#### [WHAT YOU ARE ASKED TO DO]
An exact reproduction of all the entries is the expected answer.

*** STORED DATA Section Begins ***

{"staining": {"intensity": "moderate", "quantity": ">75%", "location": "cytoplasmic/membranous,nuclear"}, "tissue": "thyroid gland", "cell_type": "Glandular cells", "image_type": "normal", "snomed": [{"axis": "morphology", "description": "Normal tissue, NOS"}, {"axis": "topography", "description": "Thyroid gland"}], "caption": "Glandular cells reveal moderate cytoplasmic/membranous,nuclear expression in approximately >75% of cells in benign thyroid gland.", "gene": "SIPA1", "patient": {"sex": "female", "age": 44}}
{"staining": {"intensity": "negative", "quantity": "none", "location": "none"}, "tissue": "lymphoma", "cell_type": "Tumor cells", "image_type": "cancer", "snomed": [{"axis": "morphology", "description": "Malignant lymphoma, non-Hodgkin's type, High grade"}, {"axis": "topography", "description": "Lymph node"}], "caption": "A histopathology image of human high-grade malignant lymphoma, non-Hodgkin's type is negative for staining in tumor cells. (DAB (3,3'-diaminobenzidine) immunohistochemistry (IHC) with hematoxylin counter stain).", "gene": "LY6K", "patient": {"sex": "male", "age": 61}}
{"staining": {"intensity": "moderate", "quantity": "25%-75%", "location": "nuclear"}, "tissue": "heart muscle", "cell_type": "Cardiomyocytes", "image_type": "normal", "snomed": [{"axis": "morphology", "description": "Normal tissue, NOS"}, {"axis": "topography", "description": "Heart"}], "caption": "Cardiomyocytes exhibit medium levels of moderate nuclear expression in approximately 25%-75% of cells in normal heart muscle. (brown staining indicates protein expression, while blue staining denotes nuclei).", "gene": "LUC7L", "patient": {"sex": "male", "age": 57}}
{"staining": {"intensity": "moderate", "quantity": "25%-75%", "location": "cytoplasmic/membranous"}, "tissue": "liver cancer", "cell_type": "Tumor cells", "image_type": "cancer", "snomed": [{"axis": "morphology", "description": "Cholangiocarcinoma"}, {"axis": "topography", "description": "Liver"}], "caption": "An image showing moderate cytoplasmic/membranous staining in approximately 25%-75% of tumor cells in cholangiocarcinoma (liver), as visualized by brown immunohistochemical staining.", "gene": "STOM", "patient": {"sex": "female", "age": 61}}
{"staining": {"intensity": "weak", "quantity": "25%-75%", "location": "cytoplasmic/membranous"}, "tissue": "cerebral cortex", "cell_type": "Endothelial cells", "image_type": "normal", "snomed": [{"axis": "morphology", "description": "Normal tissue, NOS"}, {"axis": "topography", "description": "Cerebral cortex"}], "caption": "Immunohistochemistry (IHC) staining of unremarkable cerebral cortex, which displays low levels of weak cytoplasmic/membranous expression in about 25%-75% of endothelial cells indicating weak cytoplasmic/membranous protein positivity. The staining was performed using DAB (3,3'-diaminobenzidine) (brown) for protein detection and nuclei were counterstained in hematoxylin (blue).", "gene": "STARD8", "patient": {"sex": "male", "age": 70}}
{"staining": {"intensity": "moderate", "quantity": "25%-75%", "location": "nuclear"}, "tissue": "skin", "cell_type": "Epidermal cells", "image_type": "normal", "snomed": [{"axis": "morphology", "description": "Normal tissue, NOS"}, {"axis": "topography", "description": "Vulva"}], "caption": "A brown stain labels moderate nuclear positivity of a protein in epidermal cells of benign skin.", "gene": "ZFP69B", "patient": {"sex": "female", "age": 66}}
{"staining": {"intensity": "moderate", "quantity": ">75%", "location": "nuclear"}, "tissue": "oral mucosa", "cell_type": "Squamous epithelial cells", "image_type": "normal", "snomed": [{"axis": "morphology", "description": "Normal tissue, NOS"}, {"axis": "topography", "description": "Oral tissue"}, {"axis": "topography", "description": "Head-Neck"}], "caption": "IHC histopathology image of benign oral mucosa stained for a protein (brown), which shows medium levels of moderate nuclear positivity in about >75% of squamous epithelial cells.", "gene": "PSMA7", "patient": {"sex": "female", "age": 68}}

*** STORED DATA Section Ends ***

#### [ANSWER TO THIS EXERCISE]
{"staining": {"intensity": "moderate", "quantity": ">75%", "location": "cytoplasmic/membranous,nuclear"}, "tissue": "thyroid gland", "cell_type": "Glandular cells", "image_type": "normal", "snomed": [{"axis": "morphology", "description": "Normal tissue, NOS"}, {"axis": "topography", "description": "Thyroid gland"}], "caption": "Glandular cells reveal moderate cytoplasmic/membranous,nuclear expression in approximately >75% of cells in benign thyroid gland.", "gene": "SIPA1", "patient": {"sex": "female", "age": 44}}
{"staining": {"intensity": "negative", "quantity": "none", "location": "none"}, "tissue": "lymphoma", "cell_type": "Tumor cells", "image_type": "cancer", "snomed": [{"axis": "morphology", "description": "Malignant lymphoma, non-Hodgkin's type, High grade"}, {"axis": "topography", "description": "Lymph node"}], "caption": "A histopathology image of human high-grade malignant lymphoma, non-Hodgkin's type is negative for staining in tumor cells. (DAB (3,3'-diaminobenzidine) immunohistochemistry (IHC) with hematoxylin counter stain).", "gene": "LY6K", "patient": {"sex": "male", "age": 61}}
{"staining": {"intensity": "moderate", "quantity": "25%-75%", "location": "nuclear"}, "tissue": "heart muscle", "cell_type": "Cardiomyocytes", "image_type": "normal", "snomed": [{"axis": "morphology", "description": "Normal tissue, NOS"}, {"axis": "topography", "description": "Heart"}], "caption": "Cardiomyocytes exhibit medium levels of moderate nuclear expression in approximately 25%-75% of cells in normal heart muscle. (brown staining indicates protein expression, while blue staining denotes nuclei).", "gene": "LUC7L", "patient": {"sex": "male", "age": 57}}
{"staining": {"intensity": "moderate", "quantity": "25%-75%", "location": "cytoplasmic/membranous"}, "tissue": "liver cancer", "cell_type": "Tumor cells", "image_type": "cancer", "snomed": [{"axis": "morphology", "description": "Cholangiocarcinoma"}, {"axis": "topography", "description": "Liver"}], "caption": "An image showing moderate cytoplasmic/membranous staining in approximately 25%-75% of tumor cells in cholangiocarcinoma (liver), as visualized by brown immunohistochemical staining.", "gene": "STOM", "patient": {"sex": "female", "age": 61}}
{"staining": {"intensity": "weak", "quantity": "25%-75%", "location": "cytoplasmic/membranous"}, "tissue": "cerebral cortex", "cell_type": "Endothelial cells", "image_type": "normal", "snomed": [{"axis": "morphology", "description": "Normal tissue, NOS"}, {"axis": "topography", "description": "Cerebral cortex"}], "caption": "Immunohistochemistry (IHC) staining of unremarkable cerebral cortex, which displays low levels of weak cytoplasmic/membranous expression in about 25%-75% of endothelial cells indicating weak cytoplasmic/membranous protein positivity. The staining was performed using DAB (3,3'-diaminobenzidine) (brown) for protein detection and nuclei were counterstained in hematoxylin (blue).", "gene": "STARD8", "patient": {"sex": "male", "age": 70}}
{"staining": {"intensity": "moderate", "quantity": "25%-75%", "location": "nuclear"}, "tissue": "skin", "cell_type": "Epidermal cells", "image_type": "normal", "snomed": [{"axis": "morphology", "description": "Normal tissue, NOS"}, {"axis": "topography", "description": "Vulva"}], "caption": "A brown stain labels moderate nuclear positivity of a protein in epidermal cells of benign skin.", "gene": "ZFP69B", "patient": {"sex": "female", "age": 66}}
{"staining": {"intensity": "moderate", "quantity": ">75%", "location": "nuclear"}, "tissue": "oral mucosa", "cell_type": "Squamous epithelial cells", "image_type": "normal", "snomed": [{"axis": "morphology", "description": "Normal tissue, NOS"}, {"axis": "topography", "description": "Oral tissue"}, {"axis": "topography", "description": "Head-Neck"}], "caption": "IHC histopathology image of benign oral mucosa stained for a protein (brown), which shows medium levels of moderate nuclear positivity in about >75% of squamous epithelial cells.", "gene": "PSMA7", "patient": {"sex": "female", "age": 68}}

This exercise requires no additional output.